Chickpea and Beef Stew
This recipe is inspired by the Cannellini Bean and Lamb Soup in Jerusalem: A Cookbook. I’m the kind of home-cook who looks at a recipe, opens the pantry doors and thinks ‘Yeah, I can make this work.’ Sometimes to great success, other times it’s clear the recipe is less of a guide and more of a hard and fast set of rules. In this case, I probably should have followed the recipe to a T, but I didn’t and had to make some significant changes on the fly.
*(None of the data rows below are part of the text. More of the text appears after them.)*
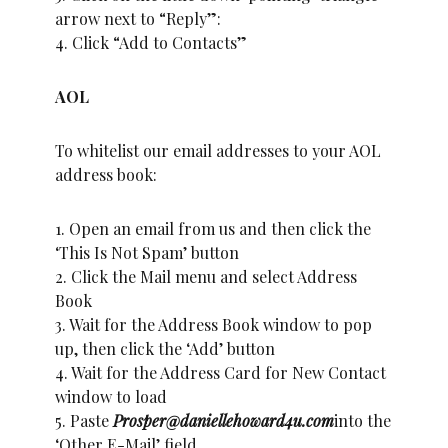
arrow next to “Reply”:
4. Click “Add to Contacts”
AOL
To whitelist our email addresses to your AOL
address book:
1. Open an email from us and then click the
‘This Is Not Spam’ button
2. Click the Mail menu and select Address
Book
3. Wait for the Address Book window to pop
up, then click the ‘Add’ button
4. Wait for the Address Card for New Contact
window to load
5. Paste
Prosper@daniellehoward4u.com
into the
‘Other E-Mail’ field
The end result was pretty great, but I have a feeling the original recipe as written is excellent. Below is my recipe with flavors inspired by Yotam Ottolenghi and Sami Tamimi.
- 6 tbsp Olive Oil (plus more for drizzles)
- 1 small Onion diced
- ¼ small Celery Root diced
- 20 cloves of Garlic
- 2 tsp ground Cumin
- 1 tsp ground Coriander
- 1 lb Stewing Beef
- 7 cups Water
- 1 ½ tbsp Beef Stock concentrate
- ½ cup dry Chickpeas soaked overnight to make 1 ½ cups Chickpeas
- 10 Green Cardamom Pods
- ½ tsp Turmeric
- 2 tbsp Tomato Paste
- 4-6 small to medium Potatoes
- 3 tsp Brown Rice Vinegar
- Juice of two Lemons
- Salt and Pepper to taste
Place 2 tbsp olive oil in a heavy bottom Dutch oven with the diced onion and celery root. Bring to a sauté over medium heat. Add the pealed crushed garlic cloves, coriander and cumin. Cook for another 2 minutes to release the aromatics.
Season the stewing beef with salt and pepper, add to the Dutch oven and reduce the heat to low. Stir to coat the beef in the aromatics. Add the presoaked chickpeas, cardamom pods, turmeric, tomato paste and potatoes. Add the water and beef stock concentrate. Bring to a low boil and let cook for an hour.
Strain out roughly 2/3 of the chickpeas and potatoes. Blend those with 1 cup of the soup broth, rice vinegar and remaining olive oil.
Add the blended ingredients back to the soup and mix in the lemon juice. Stir to fully combine and bring back to a low boil for 15 – 20 minutes. Enjoy with an olive oil drizzle and parsley to garnish.